» **Challenge**
Update the entries below by replacing "pose" with "camera" and keeping every other line unchanged. Leave out the pictures.

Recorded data
::::::::::

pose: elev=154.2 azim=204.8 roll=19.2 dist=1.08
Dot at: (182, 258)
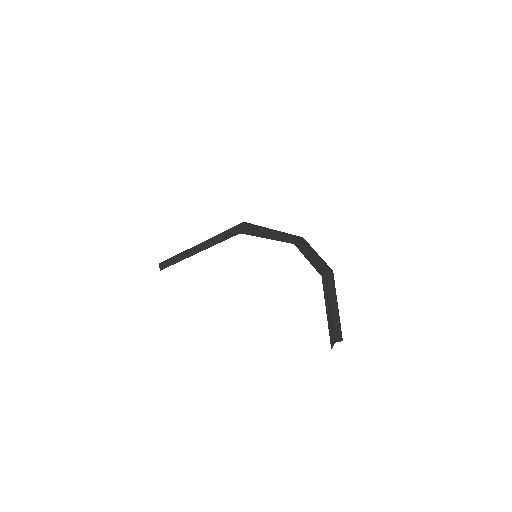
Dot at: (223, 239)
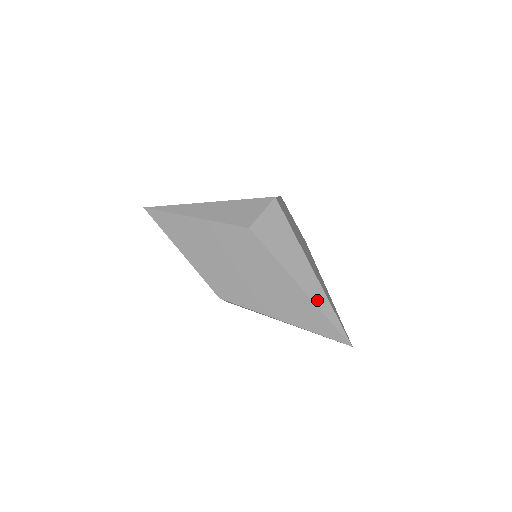
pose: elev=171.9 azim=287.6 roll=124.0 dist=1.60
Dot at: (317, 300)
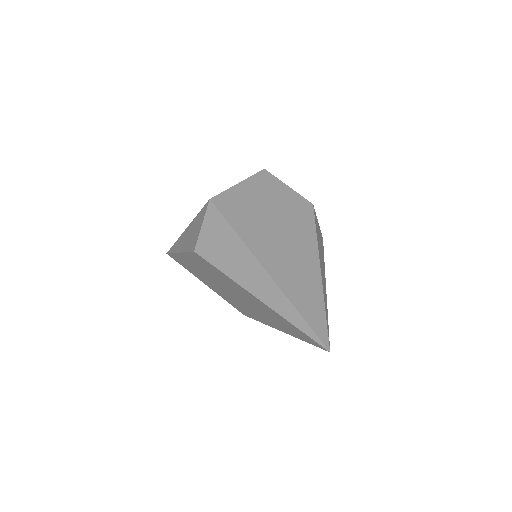
Dot at: (275, 305)
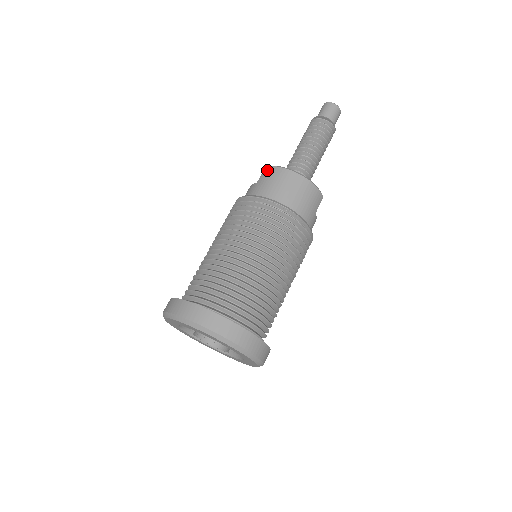
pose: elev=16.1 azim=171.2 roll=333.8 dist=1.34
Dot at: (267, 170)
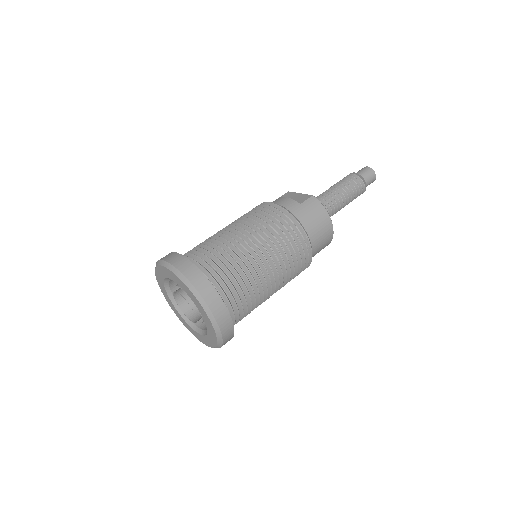
Dot at: (314, 201)
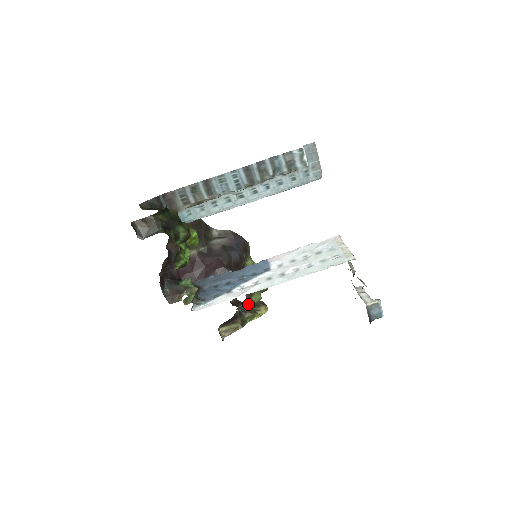
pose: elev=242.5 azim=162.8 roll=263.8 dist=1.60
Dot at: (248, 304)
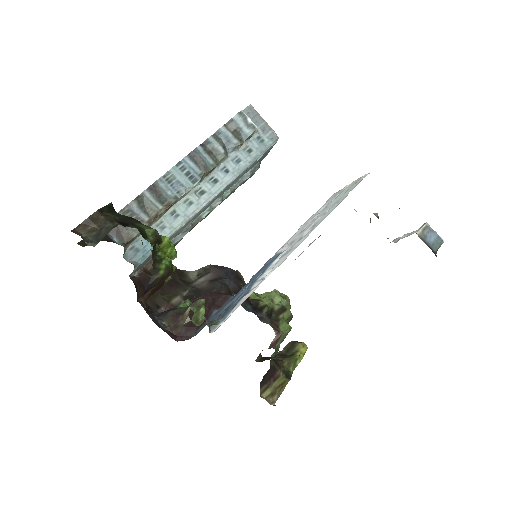
Dot at: (279, 339)
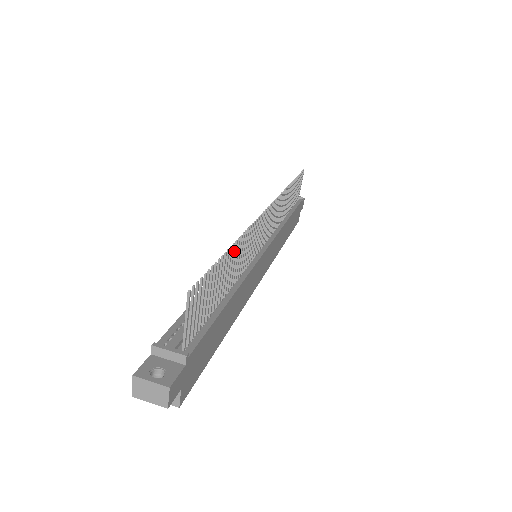
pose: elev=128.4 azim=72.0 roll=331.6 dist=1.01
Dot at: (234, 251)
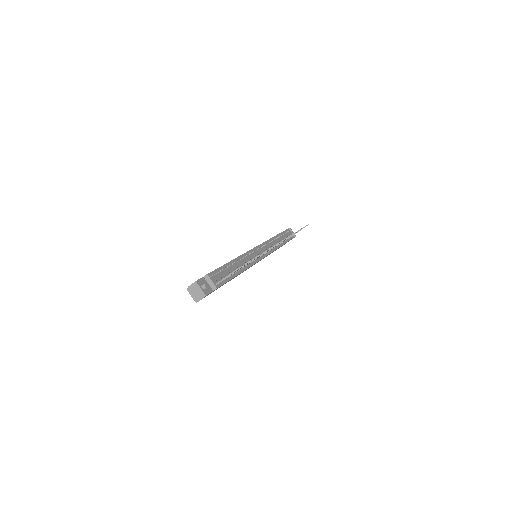
Dot at: (257, 257)
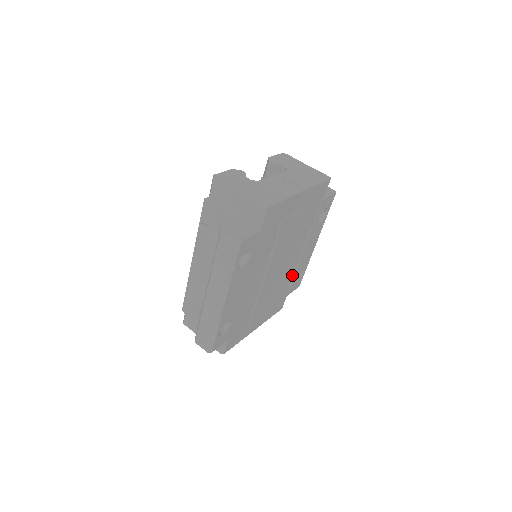
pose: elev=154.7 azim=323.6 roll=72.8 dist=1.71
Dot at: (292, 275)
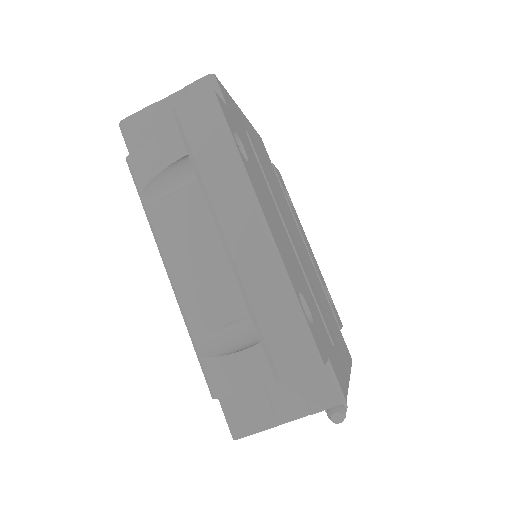
Dot at: occluded
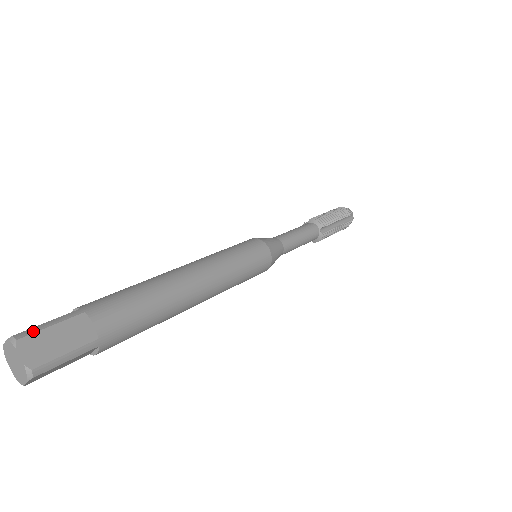
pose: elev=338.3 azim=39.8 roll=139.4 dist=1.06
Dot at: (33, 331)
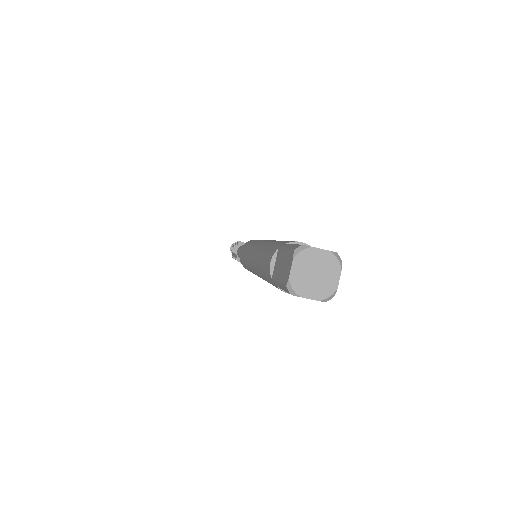
Dot at: occluded
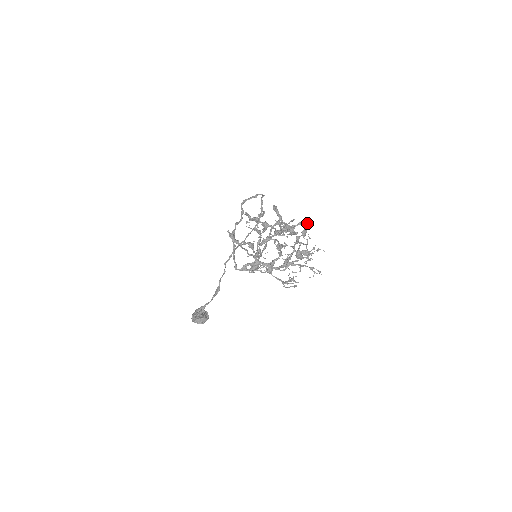
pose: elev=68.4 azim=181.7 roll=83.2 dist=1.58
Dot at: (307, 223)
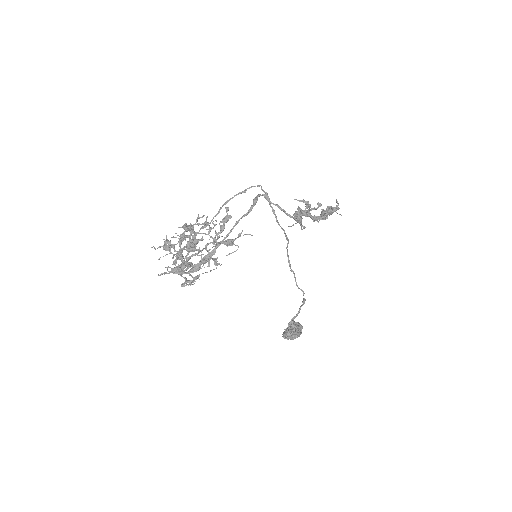
Dot at: (226, 207)
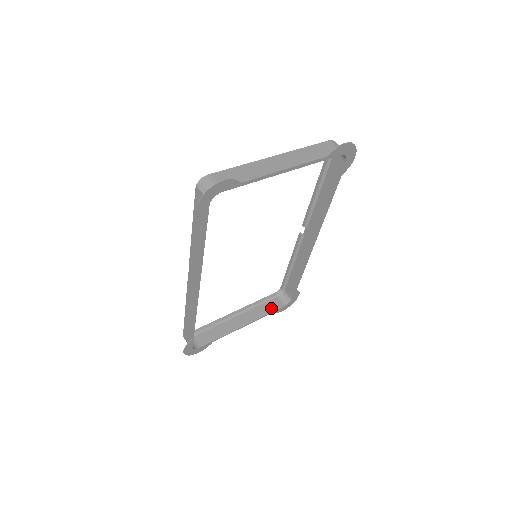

::::::::::

» **Written response**
camera: elev=154.2 azim=204.8 roll=19.2 dist=1.08
Dot at: (182, 258)
Dot at: (223, 239)
camera: elev=171.9 azim=287.6 roll=124.0 dist=1.60
Dot at: (317, 300)
Dot at: (275, 305)
camera: elev=16.1 azim=171.2 roll=333.8 dist=1.34
Dot at: (267, 170)
Dot at: (314, 201)
camera: elev=242.5 azim=162.8 roll=263.8 dist=1.60
Dot at: (248, 304)
Dot at: (279, 339)
camera: elev=128.4 azim=72.0 roll=331.6 dist=1.01
Dot at: (234, 251)
Dot at: (257, 257)
camera: elev=154.7 azim=323.6 roll=72.8 dist=1.71
Dot at: (292, 275)
Dot at: occluded
camera: elev=338.3 azim=39.8 roll=139.4 dist=1.06
Dot at: (33, 331)
Dot at: occluded
camera: elev=68.4 azim=181.7 roll=83.2 dist=1.58
Dot at: (307, 223)
Dot at: (226, 207)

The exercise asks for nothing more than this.